Así lo advierte un estudio publicado en la Revista de la Sociedad Americana de Nefrología, en
el que se ha demostrado que las medicinas que se consumen para combatir
la acidez o el reflujo pueden aumentar significativamente el riesgo de
padecer problemas en los riñones.
Para
llegar a esta conclusión, los investigadores han revisado el expediente
médico de 173.321 personas que tomaban habitualmente medicamentos como Prevacid,
Prilosec, Nexium, Protonix, Aciphex y otros, y a los que a los 5 años
de empezar a tomarlas se les ha revisado su salud. En un gran porcentaje de los casos, los pacientes sufrían problemas en los riñones, como piedras o insuficiencia renal.
Los
investigadores advierten sobre un tipo de antiácido concreto: todos
aquellos que contengan inhibidores de la bomba de protones, cuya acción principal es la reducción pronunciada y duradera de la producción de ácido en el jugo gástrico.
El estudio no establece una relación de causa y efecto entre el tomar antiácidos de manera habitual y tener problemas renales, pero sí que existe una alta correlación: los que consumen más de estas sustancias tienen hasta un 96% más de sufrir en estos órganos algún tipo de dificultad aguda y un 28% de tener un problema crónico.

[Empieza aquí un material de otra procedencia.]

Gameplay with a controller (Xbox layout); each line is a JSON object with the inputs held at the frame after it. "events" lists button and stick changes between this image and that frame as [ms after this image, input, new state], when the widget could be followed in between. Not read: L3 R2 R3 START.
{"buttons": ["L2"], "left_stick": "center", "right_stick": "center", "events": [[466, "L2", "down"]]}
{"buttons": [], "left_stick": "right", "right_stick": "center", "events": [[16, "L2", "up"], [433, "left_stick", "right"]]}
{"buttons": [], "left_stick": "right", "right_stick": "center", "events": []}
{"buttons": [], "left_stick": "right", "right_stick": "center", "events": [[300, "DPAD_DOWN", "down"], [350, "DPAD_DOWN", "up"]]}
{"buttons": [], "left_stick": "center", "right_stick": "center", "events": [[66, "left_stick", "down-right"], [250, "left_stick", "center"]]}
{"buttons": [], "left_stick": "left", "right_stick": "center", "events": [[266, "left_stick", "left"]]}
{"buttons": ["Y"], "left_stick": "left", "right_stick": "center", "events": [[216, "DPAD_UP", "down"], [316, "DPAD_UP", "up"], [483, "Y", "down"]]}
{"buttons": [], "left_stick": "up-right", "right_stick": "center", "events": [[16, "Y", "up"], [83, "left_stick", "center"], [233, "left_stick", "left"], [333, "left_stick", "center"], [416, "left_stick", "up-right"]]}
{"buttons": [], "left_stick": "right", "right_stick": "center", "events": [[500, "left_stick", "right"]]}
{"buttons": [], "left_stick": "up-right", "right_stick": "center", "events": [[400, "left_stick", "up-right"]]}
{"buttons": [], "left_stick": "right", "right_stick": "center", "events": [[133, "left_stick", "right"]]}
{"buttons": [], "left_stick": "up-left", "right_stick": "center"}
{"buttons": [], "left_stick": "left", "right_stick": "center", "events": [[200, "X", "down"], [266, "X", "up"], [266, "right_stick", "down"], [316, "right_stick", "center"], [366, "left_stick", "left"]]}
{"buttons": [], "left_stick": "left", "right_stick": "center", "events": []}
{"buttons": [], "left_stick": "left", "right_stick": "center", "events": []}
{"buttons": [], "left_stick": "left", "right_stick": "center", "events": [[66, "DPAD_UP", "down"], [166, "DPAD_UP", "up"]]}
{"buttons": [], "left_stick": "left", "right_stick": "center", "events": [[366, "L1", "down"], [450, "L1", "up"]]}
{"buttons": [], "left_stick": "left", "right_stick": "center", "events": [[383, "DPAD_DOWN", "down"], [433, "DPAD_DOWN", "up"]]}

Se estima que en Estados Unidos
15 millones de personas toman antiácidos de manera habitual. De todos
ellos, el 70% los consumen de manera inapropiada -en una cantidad más
elevada que la recomendada o muchos días seguidos- y solo un 25% de los
que las consumen pueden dejar de tomarlas y no sufrir acidez. Es
decir, que su consumo incorrecto provoca una especie de adicción y un
efecto rebote que hace que los que la tomen la necesiten de por vida.
Los resultados del trabajo señalan el camino a seguir para los investigadores médicos: ahora deben estudiar de qué forma los antiácidos dañan a los riñones, y así demostrar que son la causa de estos trastornos. Hasta entonces, mejor tomar los antiácidos bajo supervisión médica.